— START OF DATA PROVIDED —
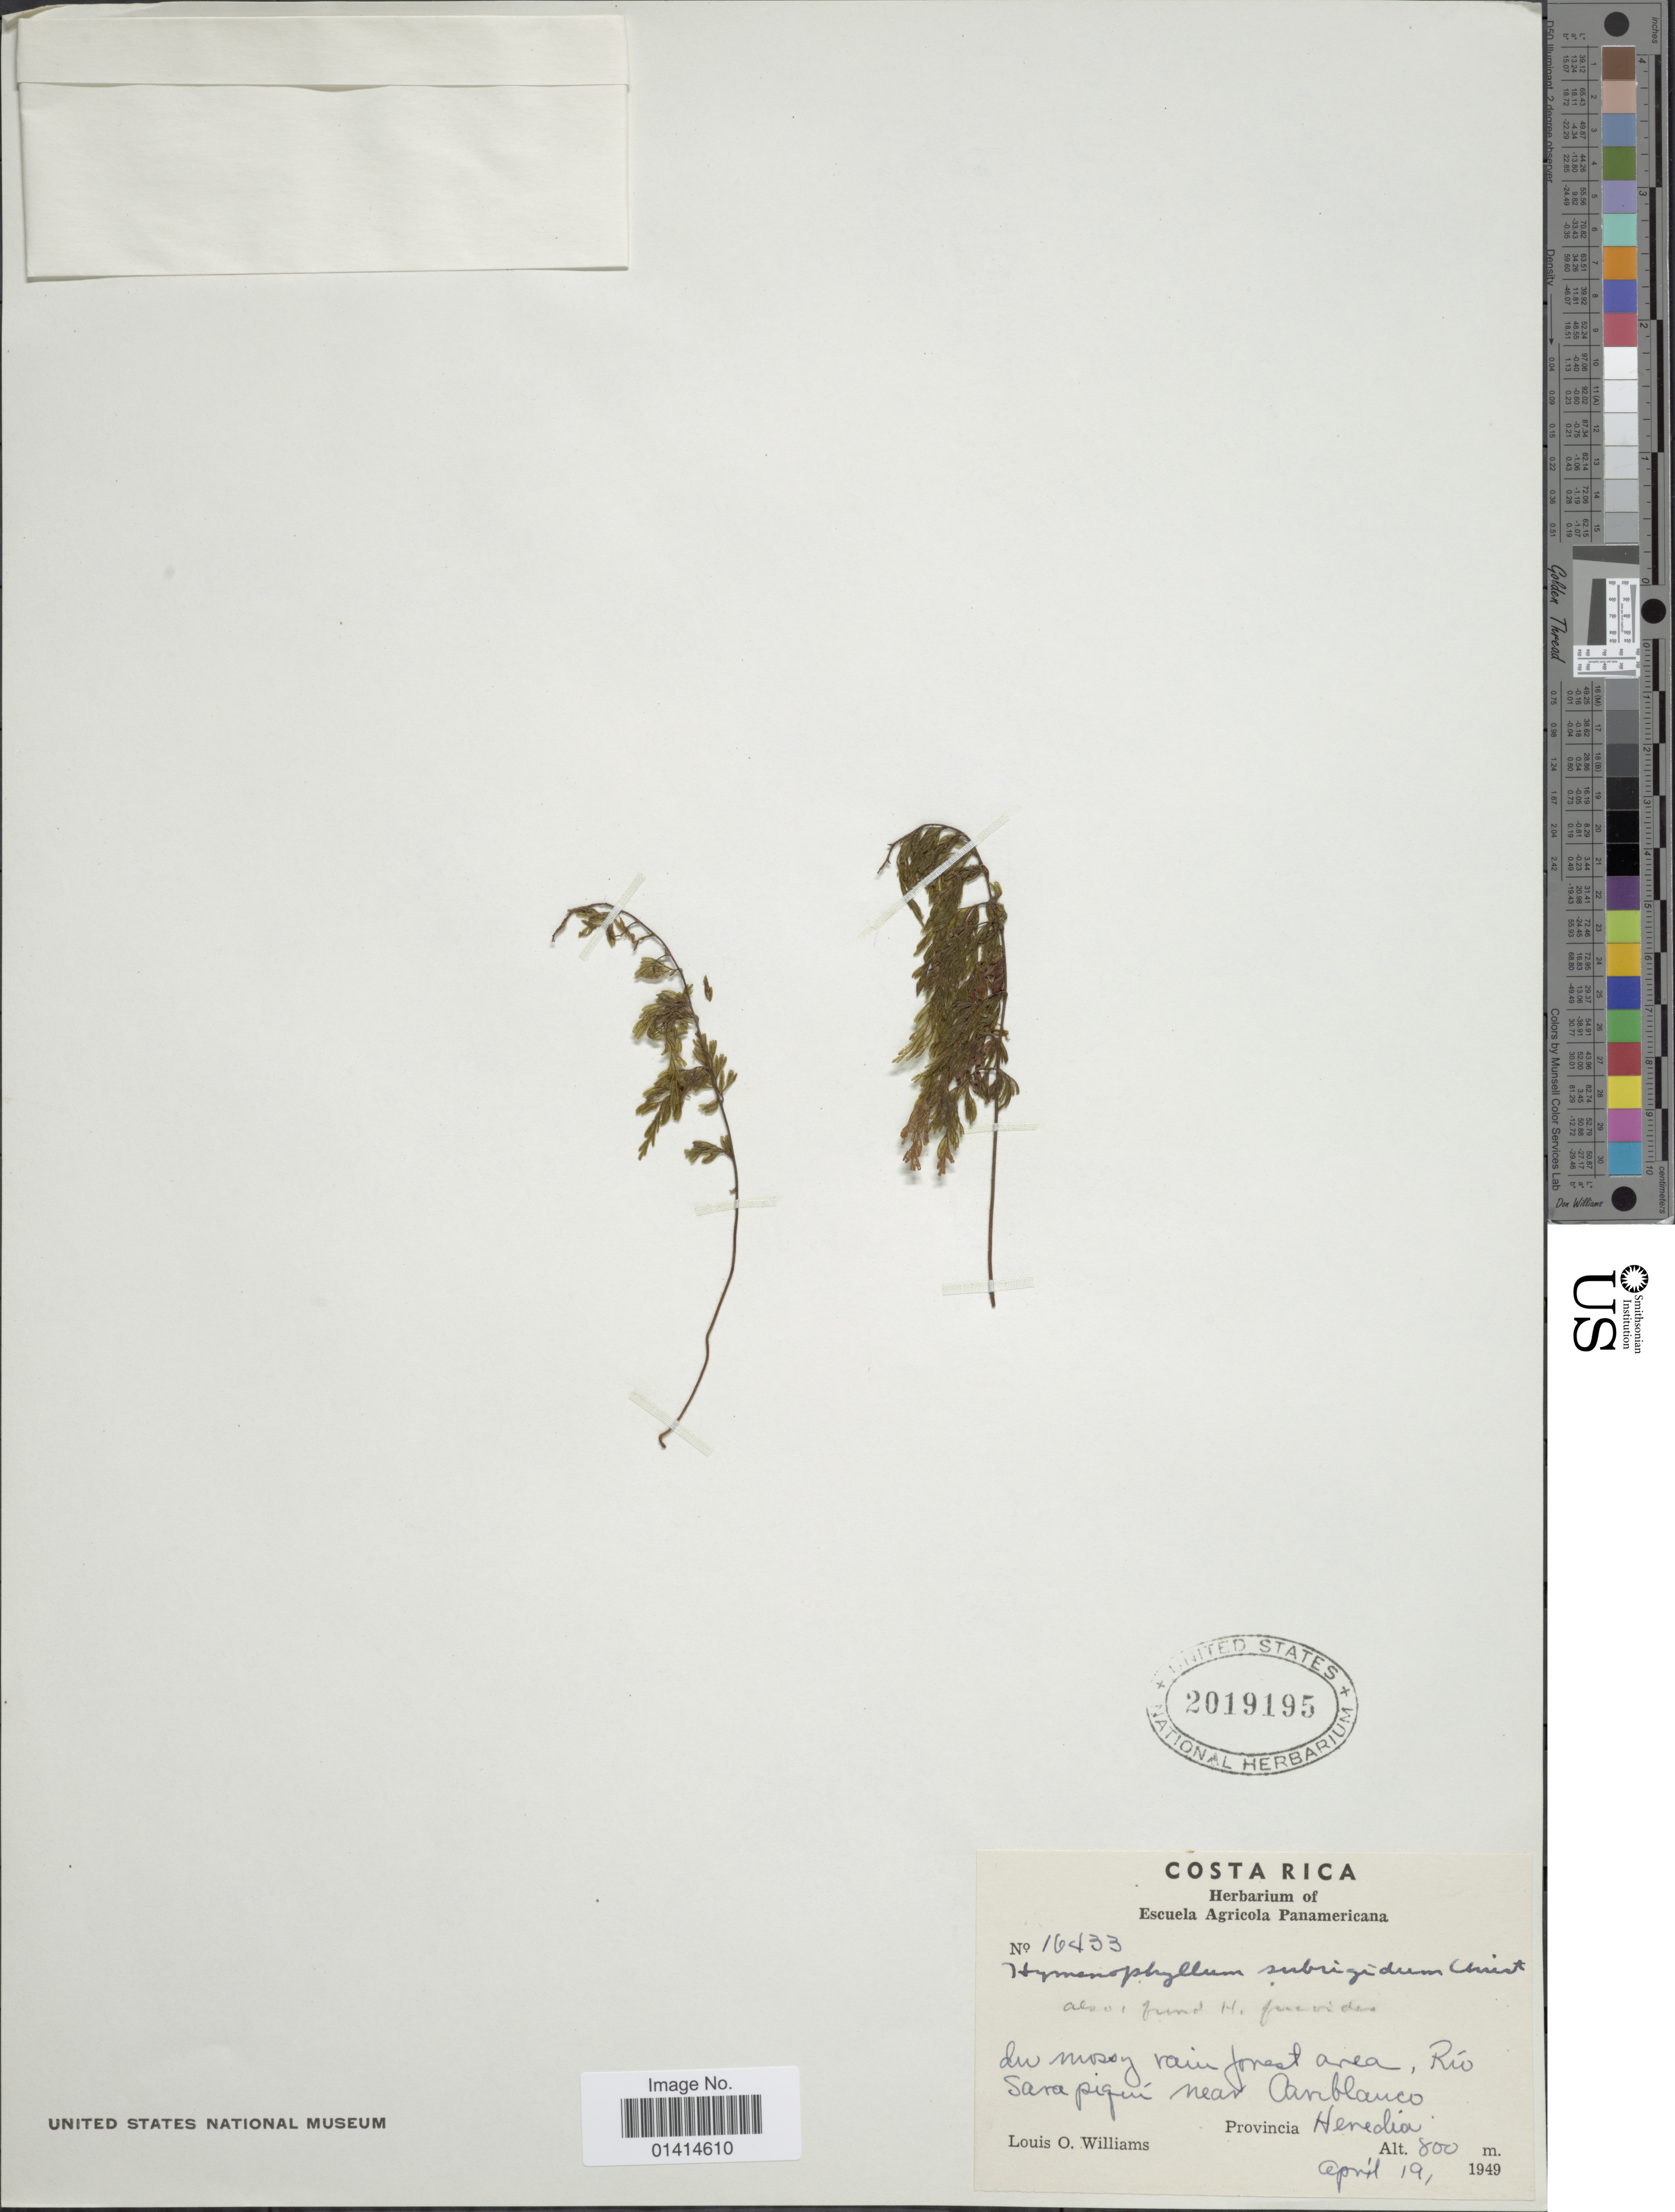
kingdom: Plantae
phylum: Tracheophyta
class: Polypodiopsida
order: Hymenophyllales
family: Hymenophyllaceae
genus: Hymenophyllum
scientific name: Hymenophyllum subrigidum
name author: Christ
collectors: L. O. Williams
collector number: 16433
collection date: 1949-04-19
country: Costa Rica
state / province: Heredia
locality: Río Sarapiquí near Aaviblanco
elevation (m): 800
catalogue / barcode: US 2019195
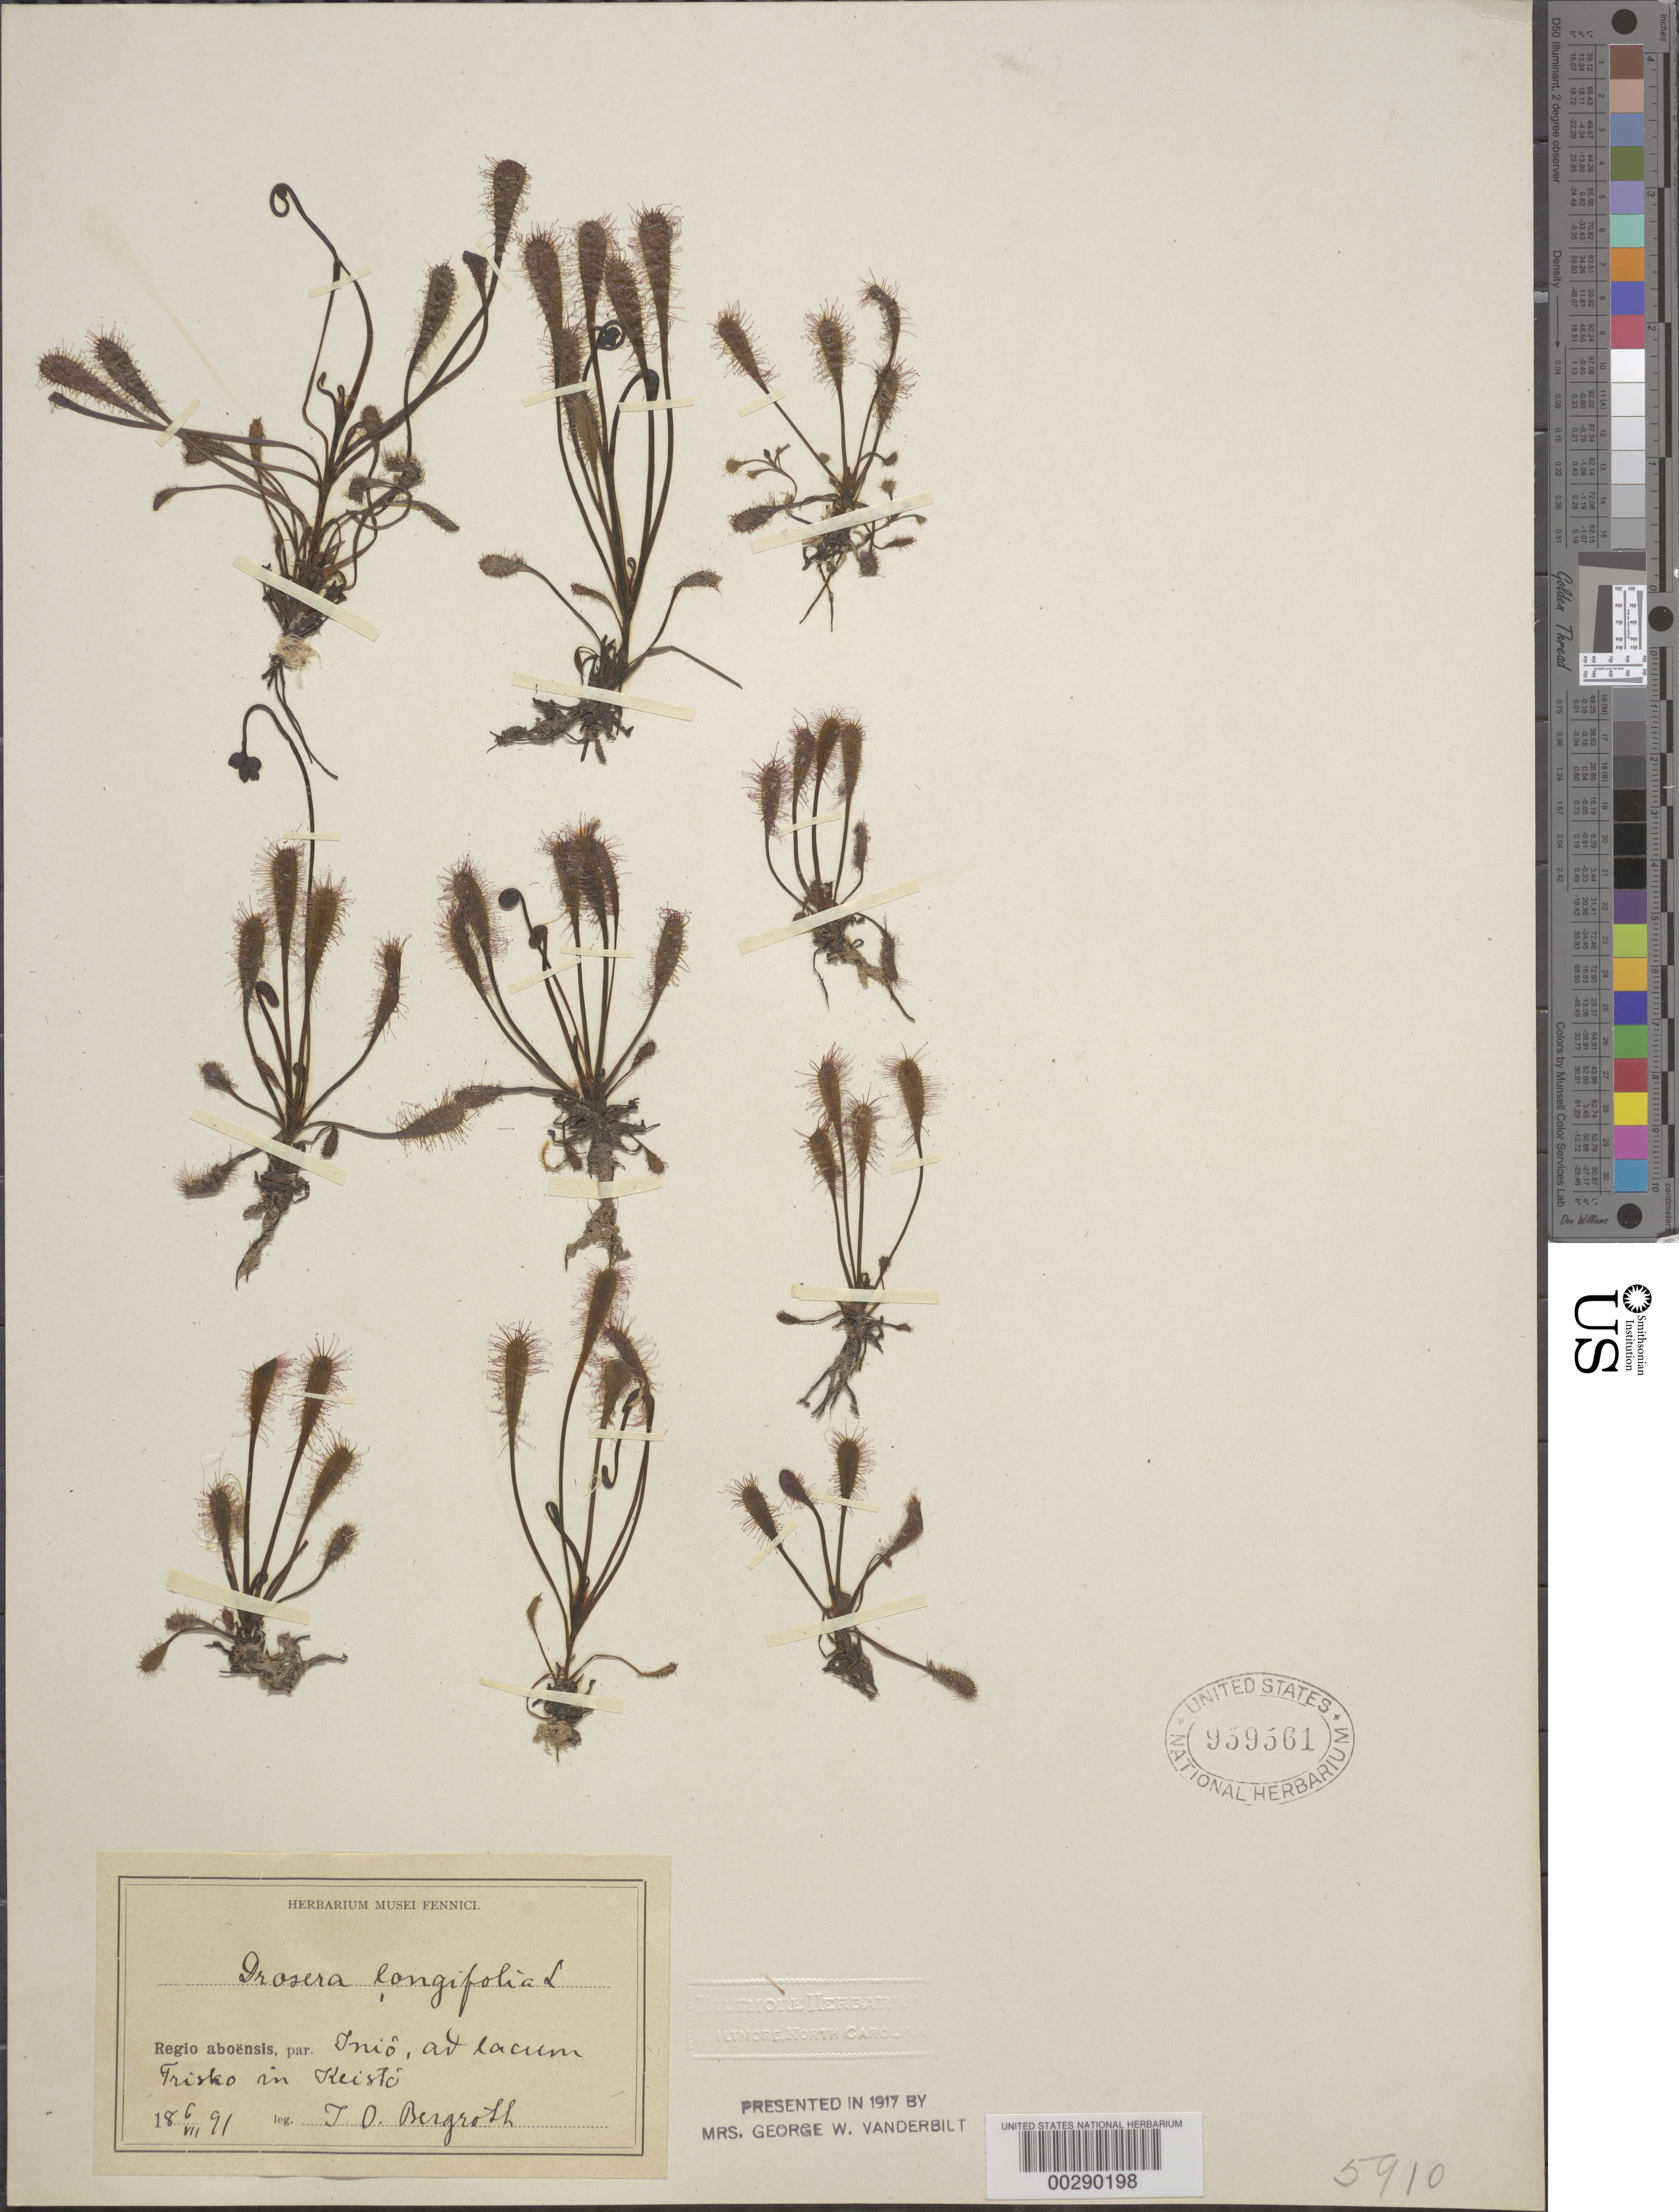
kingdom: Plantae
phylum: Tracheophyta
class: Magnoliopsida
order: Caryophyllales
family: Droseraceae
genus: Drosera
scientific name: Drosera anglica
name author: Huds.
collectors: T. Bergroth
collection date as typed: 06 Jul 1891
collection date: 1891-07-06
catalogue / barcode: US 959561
— END OF DATA PROVIDED —
* WHAT YOU SHOULD DO:
Could you convert the records above into a two-column CSV with the headers "field" and "value", giving one row per field and placing its text and its entry each in a single quoted field, with any line breaks replaced by spaces? Omit the pictures.

* THE REPLY:
field,value
"kingdom:","Plantae"
"phylum:","Tracheophyta"
"class:","Polypodiopsida"
"order:","Hymenophyllales"
"family:","Hymenophyllaceae"
"genus:","Hymenophyllum"
"scientific name:","Hymenophyllum subrigidum"
"name author:","Christ"
"collectors:","L. O. Williams"
"collector number:","16433"
"collection date:","1949-04-19"
"country:","Costa Rica"
"state / province:","Heredia"
"locality:","Río Sarapiquí near Aaviblanco"
"elevation (m):","800"
"catalogue / barcode:","US 2019195"
"kingdom:","Plantae"
"phylum:","Tracheophyta"
"class:","Magnoliopsida"
"order:","Caryophyllales"
"family:","Droseraceae"
"genus:","Drosera"
"scientific name:","Drosera anglica"
"name author:","Huds."
"collectors:","T. Bergroth"
"collection date as typed:","06 Jul 1891"
"collection date:","1891-07-06"
"catalogue / barcode:","US 959561"